### Problem
In the records below, locate the line containing "Kontakt aufnehmen.", then output that line and all later lines exactly, through the last one.

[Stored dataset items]
****

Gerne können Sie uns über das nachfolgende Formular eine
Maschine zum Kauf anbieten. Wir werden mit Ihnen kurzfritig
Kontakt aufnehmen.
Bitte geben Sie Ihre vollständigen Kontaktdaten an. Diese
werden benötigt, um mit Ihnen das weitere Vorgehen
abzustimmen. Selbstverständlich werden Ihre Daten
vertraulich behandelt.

****

### Exercise solution
Kontakt aufnehmen.
Bitte geben Sie Ihre vollständigen Kontaktdaten an. Diese
werden benötigt, um mit Ihnen das weitere Vorgehen
abzustimmen. Selbstverständlich werden Ihre Daten
vertraulich behandelt.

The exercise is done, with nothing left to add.